The development team designed the online multiplayer component to be balanced and rewarding for new players while still offering something for experienced players. An early idea to implement air support (air strikes and attack helicopters) involved players fighting over special zones to access a trigger for air support against enemies. This idea was discarded because it discouraged the type of deathmatch gameplay they intended. The kill streak reward system was put in its place to encourage the improvement of player skills. Players were allowed to select weapons before matches to get accustomed to weapons more easily and minimize weapon hunting.

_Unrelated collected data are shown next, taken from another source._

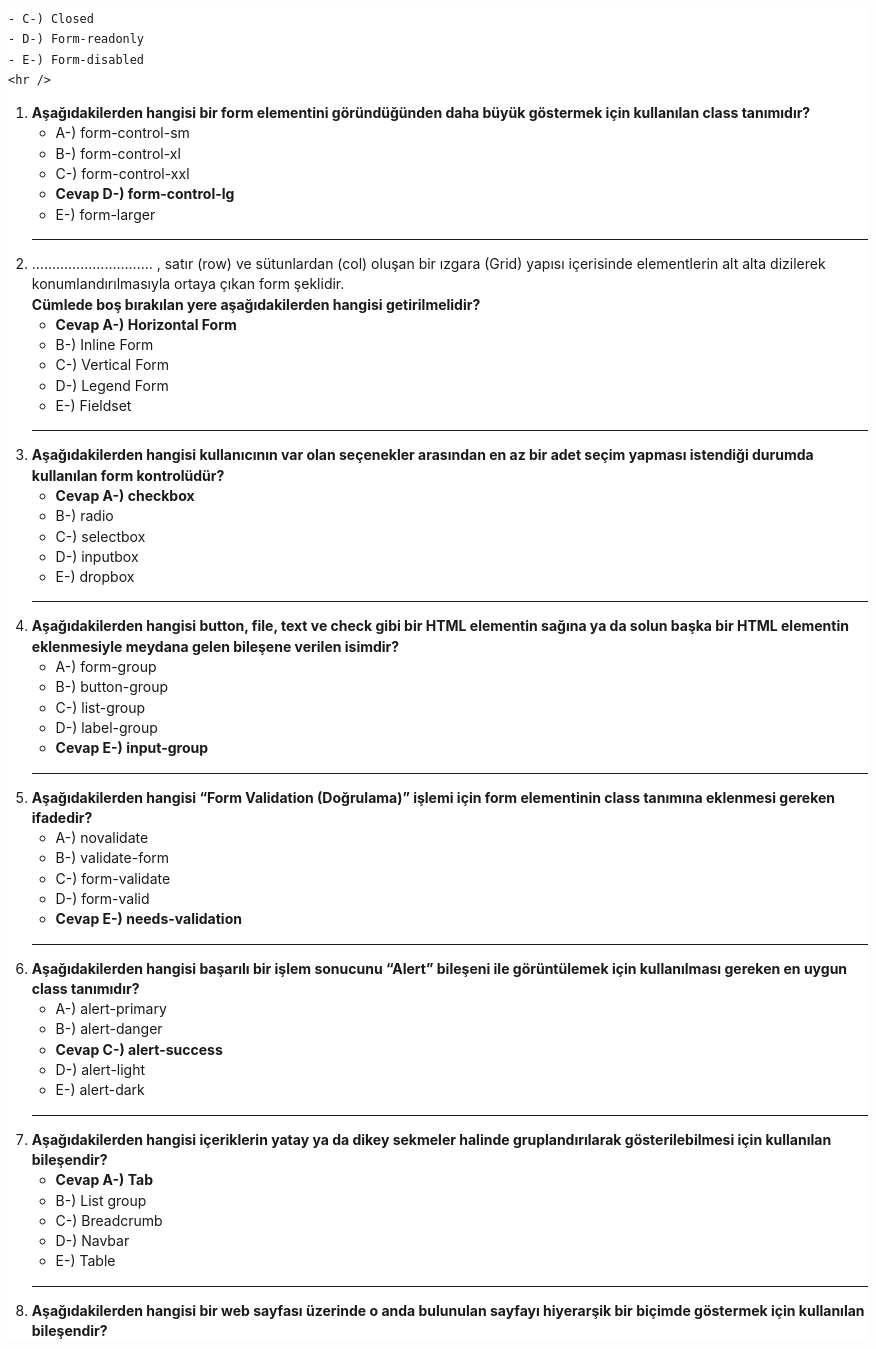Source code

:     - C-) Closed
    - D-) Form-readonly
    - E-) Form-disabled
    <hr />
1. <strong>Aşağıdakilerden hangisi bir form elementini g&ouml;r&uuml;nd&uuml;ğ&uuml;nden daha b&uuml;y&uuml;k g&ouml;stermek i&ccedil;in kullanılan class tanımıdır?</strong>
    - A-) form-control-sm
    - B-) form-control-xl
    - C-) form-control-xxl
    - **Cevap D-) form-control-lg**
    - E-) form-larger
    <hr />
1. &hellip;&hellip;&hellip;&hellip;&hellip;&hellip;&hellip;&hellip;&hellip;&hellip; , satır (row) ve s&uuml;tunlardan (col) oluşan bir ızgara (Grid) yapısı i&ccedil;erisinde elementlerin alt alta dizilerek konumlandırılmasıyla ortaya &ccedil;ıkan form şeklidir.<br />
<strong>C&uuml;mlede boş bırakılan yere aşağıdakilerden hangisi getirilmelidir?</strong>
    - **Cevap A-) Horizontal Form**
    - B-) Inline Form
    - C-) Vertical Form
    - D-) Legend Form
    - E-) Fieldset
    <hr />
1. <strong>Aşağıdakilerden hangisi kullanıcının var olan se&ccedil;enekler arasından en az bir adet se&ccedil;im yapması istendiği durumda kullanılan form kontrol&uuml;d&uuml;r?</strong>
    - **Cevap A-) checkbox**
    - B-) radio
    - C-) selectbox
    - D-) inputbox
    - E-) dropbox
    <hr />
1. <strong>Aşağıdakilerden hangisi button, file, text ve check gibi bir HTML elementin sağına ya da solun başka bir HTML elementin eklenmesiyle meydana gelen bileşene verilen isimdir?</strong>
    - A-) form-group
    - B-) button-group
    - C-) list-group
    - D-) label-group
    - **Cevap E-) input-group**
    <hr />
1. <strong>Aşağıdakilerden hangisi &ldquo;Form Validation (Doğrulama)&rdquo; işlemi i&ccedil;in form elementinin class tanımına eklenmesi gereken ifadedir?</strong>
    - A-) novalidate
    - B-) validate-form
    - C-) form-validate
    - D-) form-valid
    - **Cevap E-) needs-validation**
    <hr />
1. <strong>Aşağıdakilerden hangisi başarılı bir işlem sonucunu &ldquo;Alert&rdquo; bileşeni ile g&ouml;r&uuml;nt&uuml;lemek i&ccedil;in kullanılması gereken en uygun class tanımıdır?</strong>
    - A-) alert-primary
    - B-) alert-danger
    - **Cevap C-) alert-success**
    - D-) alert-light
    - E-) alert-dark
    <hr />
1. <strong>Aşağıdakilerden hangisi i&ccedil;eriklerin yatay ya da dikey sekmeler halinde gruplandırılarak g&ouml;sterilebilmesi i&ccedil;in kullanılan bileşendir?</strong>
    - **Cevap A-) Tab**
    - B-) List group
    - C-) Breadcrumb
    - D-) Navbar
    - E-) Table
    <hr />
1. <strong>Aşağıdakilerden hangisi bir web sayfası &uuml;zerinde o anda bulunulan sayfayı hiyerarşik bir bi&ccedil;imde g&ouml;stermek i&ccedil;in kullanılan bileşendir?</strong>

Maps were designed primarily for deathmatch games—the developers felt such designs suited other types of gameplay as well. Map layouts were designed to minimize locations players could hide from enemy gunfire.
Most of the music for Call of Duty 4: Modern Warfare was written by British composer Stephen Barton, who had also contributed to film scores by Harry Gregson-Williams. Gregson-Williams also composed music for the game, such as the main theme. Several music tracks from the game are available on Infinity Ward’s “7 Days of Modern Warfare” website, and some are available at Barton’s own web site. The rap song played during the end credits is performed by Call of Duty 4’s lead animator, Mark Grigsby.
Call of Duty 4: Modern Warfare runs on the IW engine, specifically IW 3.0, featuring true world-dynamic lighting, HDR lighting effects, dynamic shadows and depth of field. Bullet penetration is calculated by the engine, taking into account factors such as surface type and entity thickness. The game runs in a native resolution of 600p on the Xbox 360 and PS3.
Certain objects, such as cars and some buildings, are destructible. This makes distinguishing cover from concealment important, as the protection provided by objects such as wooden fences and thin walls do not completely protect players from harm. Bullet stopping power is decreased after penetrating an object, and the decrease is dependent on the thickness and surface type of the object. The game makes use of a dynamic physics engine, not implemented in previous Call of Duty titles. Death animations are a combination of pre-set animations and ragdoll physics. Console versions of Call of Duty 4: Modern Warfare run at a consistent 60 frames per second, and the Wii version runs at 30 frames per second. Code was included to determine spawning points based on the nearby weapons and the relationship between enemy positions and line of sight to the points. The various criteria are meant to minimize players dying immediately after rejoining a match, or being “spawn-killed” due to players simply waiting for others to “respawn”. However, enemies may still respawn infinitely, a notable feature in Call of Duty game engines.
The game engine has also been used for the development of two other Activision games. An enhanced version of the original engine was used in Call of Duty: World at War, the fifth installment in the Call of Duty series after Call of Duty 4, while a slightly altered version has been used for the James Bond video game Quantum of Solace as well as GoldenEye 007 using a heavily modified version.